== Exercise A ==
In the passage on transfusion infections, how long are individuals returning from areas affected by West Nile virus deferred from donating blood?
== Exercise B ==
Name every region that the passage on transfusion infections gives as part of the traditional distribution of West Nile virus.
== Exercise C ==
Please carry on the passage on transfusion infections from its final sentence.

== Passage to read ==
┏━━
5.3.1.9: West Nile Virus (WNV)

This mosquito-borne flavivirus has spread from its traditional distribution in Africa, western Asia, southern Europe and Australia in recent years and now produces seasonal epidemics across the United States and Canada, usually between May and November. Most infections are mild or asymptomatic, but around 0.5% of patients develop severe encephalitis that may be fatal. Blood donors may transmit the infection during the 3- to 15-day incubation period; therefore, individuals returning from affected areas are deferred from donation for 28 days or may be accepted for donation with the added precaution of WNV NAT screening.

5.3.2: Bacterial infections

5.3.2.1: Syphilis

All donations are routinely screened for antibodies to Treponema pallidum. Transmission is now extremely rare and no cases have been reported since SHOT surveillance began in 1996.
┗━━
== Source data ==
┏━━
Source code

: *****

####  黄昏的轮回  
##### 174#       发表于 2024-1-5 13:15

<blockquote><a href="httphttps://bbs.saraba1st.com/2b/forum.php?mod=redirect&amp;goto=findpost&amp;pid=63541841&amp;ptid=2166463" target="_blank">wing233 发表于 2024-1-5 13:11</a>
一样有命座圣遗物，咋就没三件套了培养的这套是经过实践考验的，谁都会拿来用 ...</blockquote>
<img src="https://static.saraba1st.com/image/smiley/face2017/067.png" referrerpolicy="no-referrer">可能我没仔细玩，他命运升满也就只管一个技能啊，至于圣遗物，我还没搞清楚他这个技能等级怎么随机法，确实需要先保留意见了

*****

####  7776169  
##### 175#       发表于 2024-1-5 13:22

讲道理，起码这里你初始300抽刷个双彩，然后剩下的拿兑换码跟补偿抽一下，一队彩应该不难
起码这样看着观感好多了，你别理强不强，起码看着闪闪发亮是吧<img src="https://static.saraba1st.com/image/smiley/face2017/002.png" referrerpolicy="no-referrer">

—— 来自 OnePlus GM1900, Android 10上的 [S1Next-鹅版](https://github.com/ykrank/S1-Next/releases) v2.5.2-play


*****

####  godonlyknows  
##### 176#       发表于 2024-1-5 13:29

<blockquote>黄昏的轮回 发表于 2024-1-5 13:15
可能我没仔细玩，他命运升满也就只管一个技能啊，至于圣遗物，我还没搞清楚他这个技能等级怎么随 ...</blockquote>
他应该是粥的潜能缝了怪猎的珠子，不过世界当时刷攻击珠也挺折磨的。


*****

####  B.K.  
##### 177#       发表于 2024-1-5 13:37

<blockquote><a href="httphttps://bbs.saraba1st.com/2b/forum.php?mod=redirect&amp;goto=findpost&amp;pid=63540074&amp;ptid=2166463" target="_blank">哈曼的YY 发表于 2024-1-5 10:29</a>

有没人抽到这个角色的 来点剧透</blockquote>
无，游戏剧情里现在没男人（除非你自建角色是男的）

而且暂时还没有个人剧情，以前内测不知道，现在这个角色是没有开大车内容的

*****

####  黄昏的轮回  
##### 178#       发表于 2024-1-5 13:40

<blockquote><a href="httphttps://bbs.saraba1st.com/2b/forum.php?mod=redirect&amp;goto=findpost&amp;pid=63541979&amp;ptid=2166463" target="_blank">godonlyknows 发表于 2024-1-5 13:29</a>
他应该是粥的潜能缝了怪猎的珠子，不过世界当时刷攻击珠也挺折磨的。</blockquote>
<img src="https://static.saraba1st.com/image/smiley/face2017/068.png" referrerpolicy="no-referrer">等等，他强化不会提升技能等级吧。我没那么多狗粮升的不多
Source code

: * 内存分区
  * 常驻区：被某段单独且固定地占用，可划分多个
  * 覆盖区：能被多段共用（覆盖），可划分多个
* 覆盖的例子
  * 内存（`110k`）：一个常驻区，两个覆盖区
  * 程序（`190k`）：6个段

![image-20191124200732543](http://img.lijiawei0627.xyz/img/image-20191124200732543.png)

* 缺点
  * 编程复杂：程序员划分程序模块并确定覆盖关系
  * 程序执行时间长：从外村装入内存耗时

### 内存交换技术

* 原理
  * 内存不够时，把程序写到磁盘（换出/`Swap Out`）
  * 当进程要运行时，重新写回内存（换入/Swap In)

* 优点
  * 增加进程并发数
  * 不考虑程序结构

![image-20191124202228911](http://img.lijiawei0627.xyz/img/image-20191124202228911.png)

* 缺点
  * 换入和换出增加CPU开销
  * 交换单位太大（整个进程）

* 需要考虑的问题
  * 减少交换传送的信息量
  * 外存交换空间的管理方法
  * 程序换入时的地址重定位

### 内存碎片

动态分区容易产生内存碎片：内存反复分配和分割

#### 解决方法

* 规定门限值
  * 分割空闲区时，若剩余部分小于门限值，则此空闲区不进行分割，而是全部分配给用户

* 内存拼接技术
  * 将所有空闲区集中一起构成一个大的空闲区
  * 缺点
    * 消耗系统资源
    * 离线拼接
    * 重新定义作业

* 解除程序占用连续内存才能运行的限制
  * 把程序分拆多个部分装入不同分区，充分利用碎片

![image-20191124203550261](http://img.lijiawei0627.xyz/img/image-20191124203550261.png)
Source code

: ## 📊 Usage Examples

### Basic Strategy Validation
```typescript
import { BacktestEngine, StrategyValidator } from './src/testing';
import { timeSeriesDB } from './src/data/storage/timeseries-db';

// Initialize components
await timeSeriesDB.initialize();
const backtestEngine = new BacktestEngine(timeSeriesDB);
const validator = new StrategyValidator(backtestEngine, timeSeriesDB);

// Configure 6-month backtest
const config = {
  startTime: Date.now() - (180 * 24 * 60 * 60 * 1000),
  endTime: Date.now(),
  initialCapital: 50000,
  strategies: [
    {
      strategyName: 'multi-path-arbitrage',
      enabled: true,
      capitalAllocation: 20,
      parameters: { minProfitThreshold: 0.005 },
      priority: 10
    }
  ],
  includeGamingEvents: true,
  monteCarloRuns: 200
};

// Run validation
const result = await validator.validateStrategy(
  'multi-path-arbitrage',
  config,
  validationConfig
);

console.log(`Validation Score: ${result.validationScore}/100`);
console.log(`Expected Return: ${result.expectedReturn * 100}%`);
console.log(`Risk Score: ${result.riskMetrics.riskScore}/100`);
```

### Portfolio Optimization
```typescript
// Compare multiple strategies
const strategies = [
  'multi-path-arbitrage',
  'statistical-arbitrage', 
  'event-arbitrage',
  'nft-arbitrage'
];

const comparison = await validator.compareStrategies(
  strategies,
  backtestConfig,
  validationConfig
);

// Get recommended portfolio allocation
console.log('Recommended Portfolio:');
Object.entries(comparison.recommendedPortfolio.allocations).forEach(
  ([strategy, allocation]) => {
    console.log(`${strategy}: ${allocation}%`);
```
┗━━
== Exercise response A ==
28 days

== Exercise response B ==
Africa, western Asia, southern Europe, Australia

== Exercise response C ==
5.3.2.2: Other bacterial infections

Blood components may be contaminated by bacteria, most often derived from the donor arm at the time of collection, which can proliferate on storage and harm the recipient. Bacteria from the normal skin flora, such as the coagulase negative staphylococci rarely produce severe infections although febrile reactions may occur. More pathogenic gram positive bacteria, such as Staphylococcus aureus, and gram negatives, such as E. coli, Klebsiella spp. and Pseudomonas spp., may produce life-threatening reactions. Between 1996 and 2012, 40 acute transfusion reactions due to confirmed bacterial transmission were reported to SHOT, affecting 43 recipients, of whom 11 died. Thirty-three of these transmissions were from platelet packs and seven were from red cells.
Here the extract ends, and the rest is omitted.